The test vehicle was an EX hybrid, which has the 1.6-liter, 4-cylinder engine that delivers 227 horsepower and has an EPA-estimated combined fuel economy of 37 MPG. I have to cop to a lot of aggressive city driving and a serious amount of idle time as a filmed video, but I was still able to average 32 MPG, which I’m going to consider a win here.
But how is the system itself? OK.
Here’s the thing. I’ve recently driven some prime examples of what a hybrid powertrain should be, namely the Toyota Venza and the Honda CR-V Hybrid, and the Sorento hybrid isn’t that. It’s perfectly fine. But not exemplary. If you want to resort to lettered grades, in fact, I’d give it a solid A- to the Venza/CR-V Hybrid A+.
So, it’s a solid contender – relatively smooth and only just a little loud – just not top of the class. It was a little rough with some of the stop/starts, and because Sorento itself isn’t as quiet, you could definitely feel when the engine came back on.

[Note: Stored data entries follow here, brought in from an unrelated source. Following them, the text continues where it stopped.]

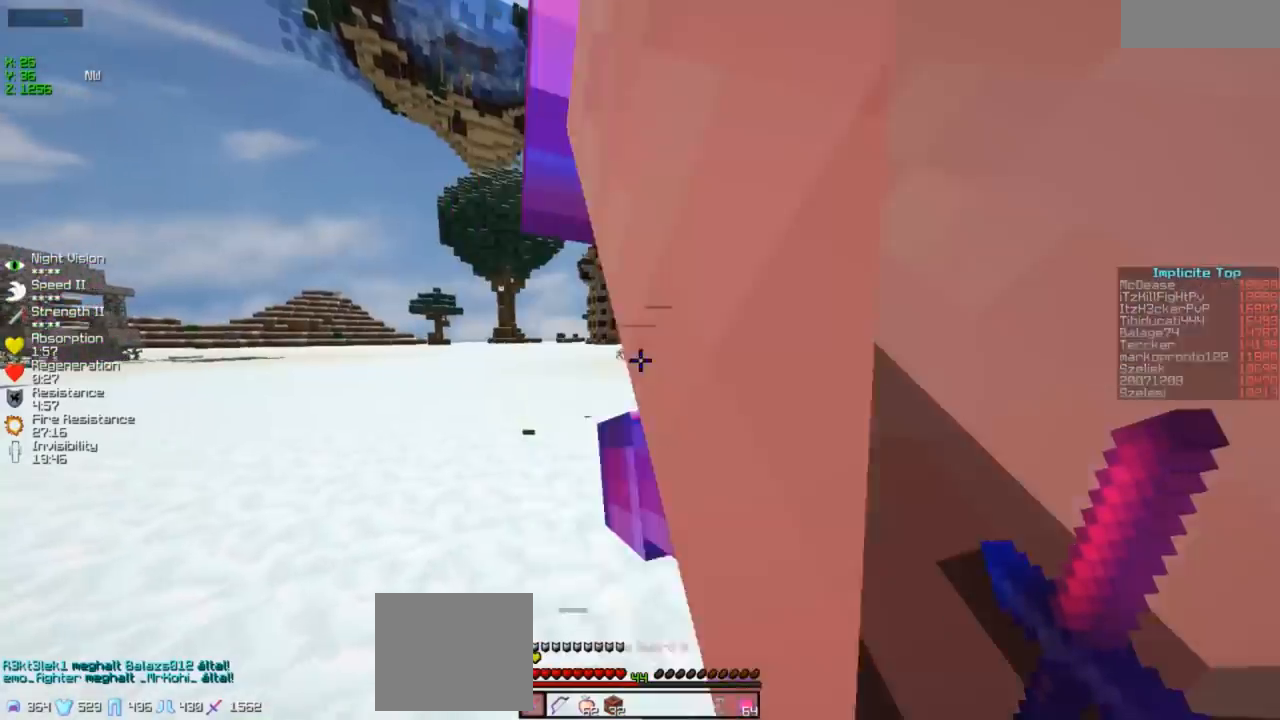
{"keys": [], "events": [[83, "a", "up"], [383, "w", "up"]]}
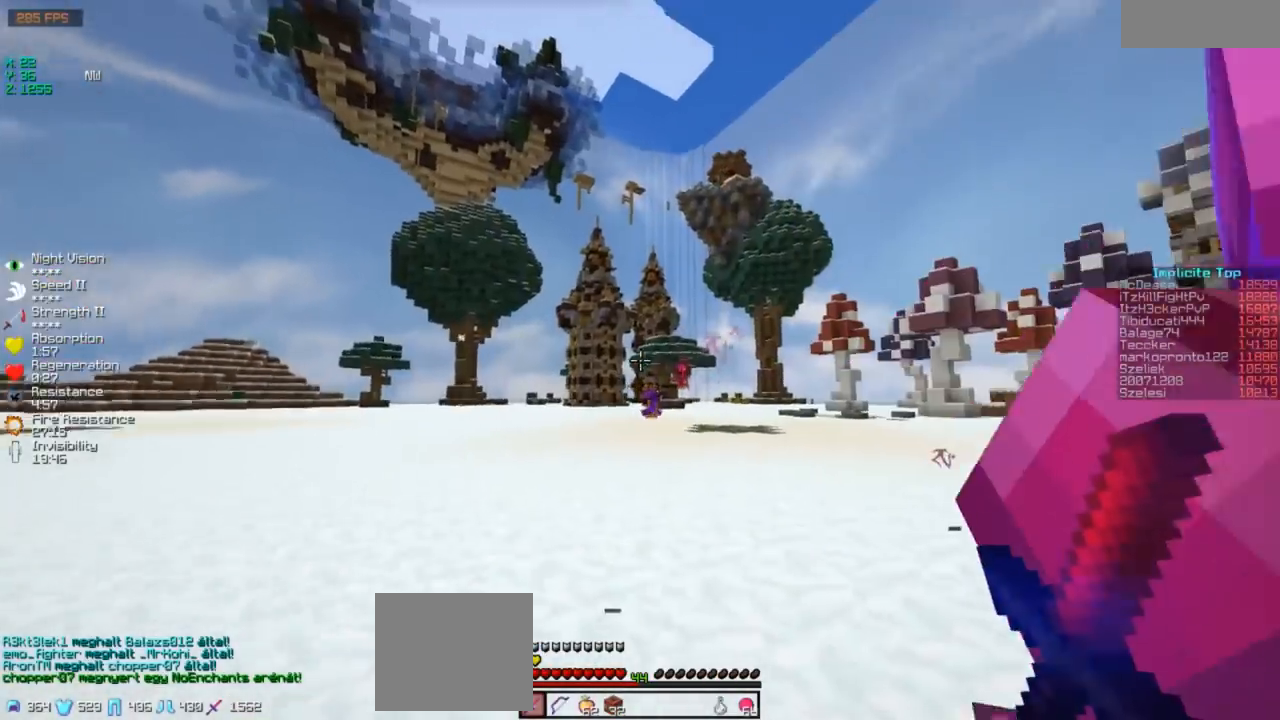
{"keys": ["w"], "events": [[33, "w", "down"], [233, "w", "up"], [450, "w", "down"]]}
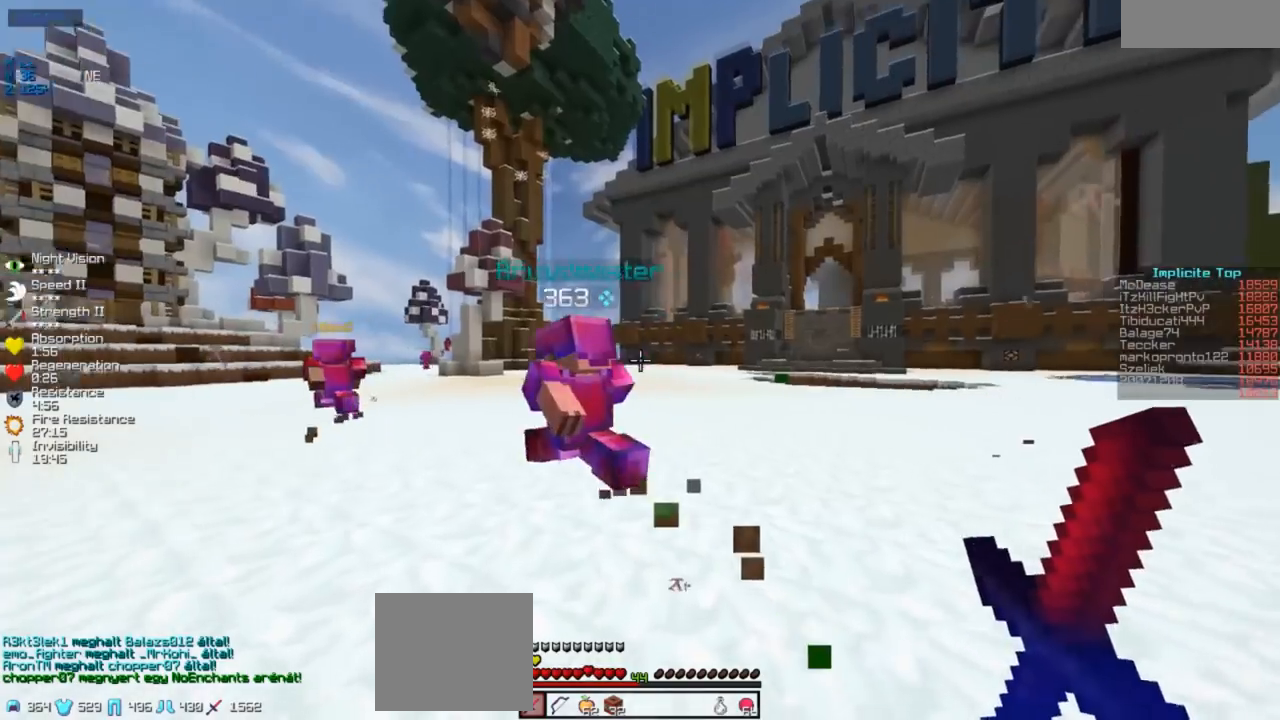
{"keys": ["w"], "events": [[33, "d", "down"], [133, "d", "up"]]}
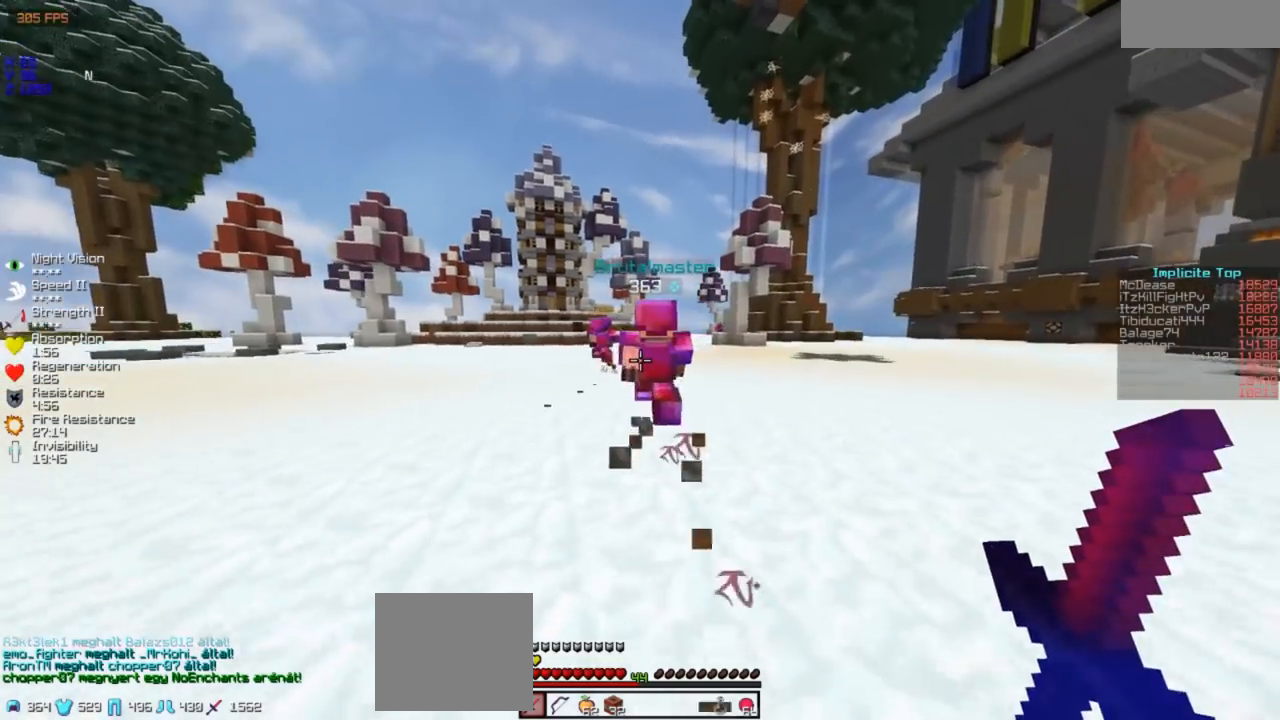
{"keys": ["w"], "events": []}
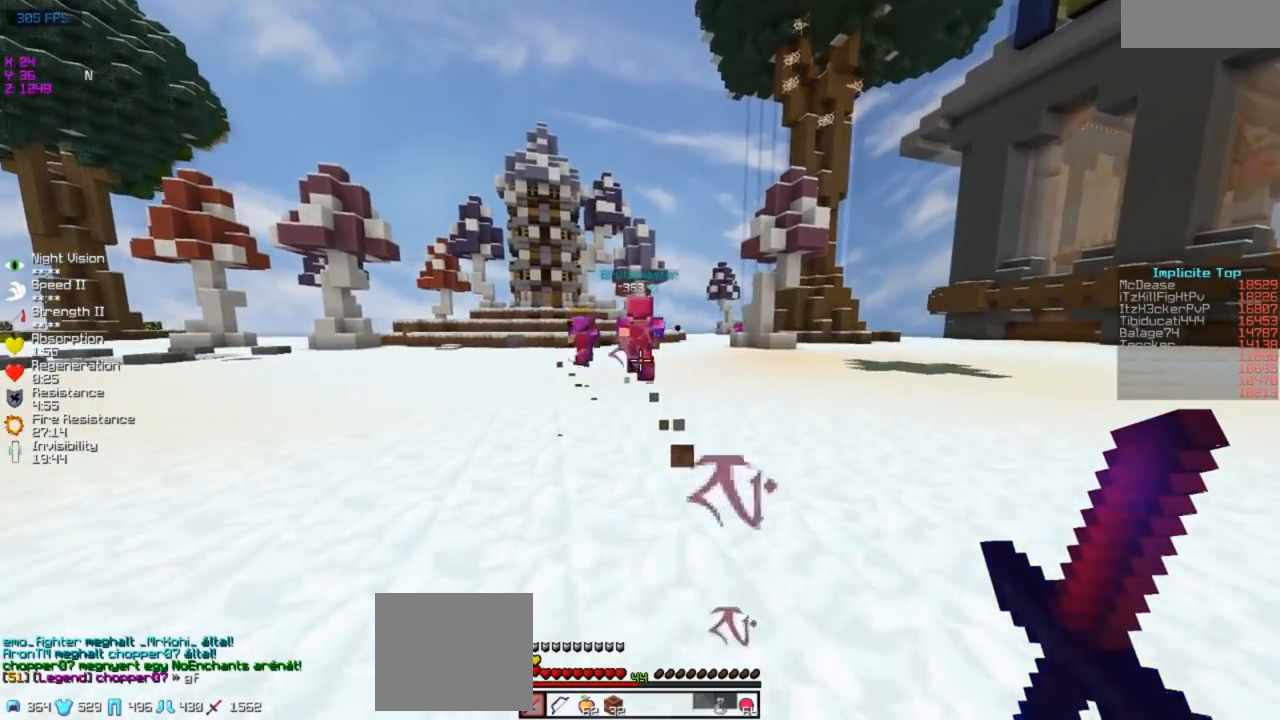
{"keys": ["w"], "events": []}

A plug-in hybrid is coming in late 2021 as a 2022 model, and that’s what I’m anxious to test. If I could do most of my city driving (think 30 miles of all-electric range) and only deal with the on/off of the engine in longer drives, this vehicle becomes A LOT more attractive.
Generally, I really liked the 2021 Kia Sorento. The design is top-of-the-line, and the interior is comfortable and relatively tech forward. I’m a bit put off by the third row and general lack of cargo volume if you employ the use of said third row, but if you only seat four on a regular basis, this becomes an incredibly attractive proposition.
This model is definitely better than the one preceding it, and I am looking forward to the plug-in hybrid option.
Kia has a lot going for it, and Sorento is a fine example of what you can get in this segment. For my tastes, the EX trim offers the right amenities without an off-the-chart price tag. With the hybrid and EX trim, the as-test price was $38,205. The only option: Runway Red Paint.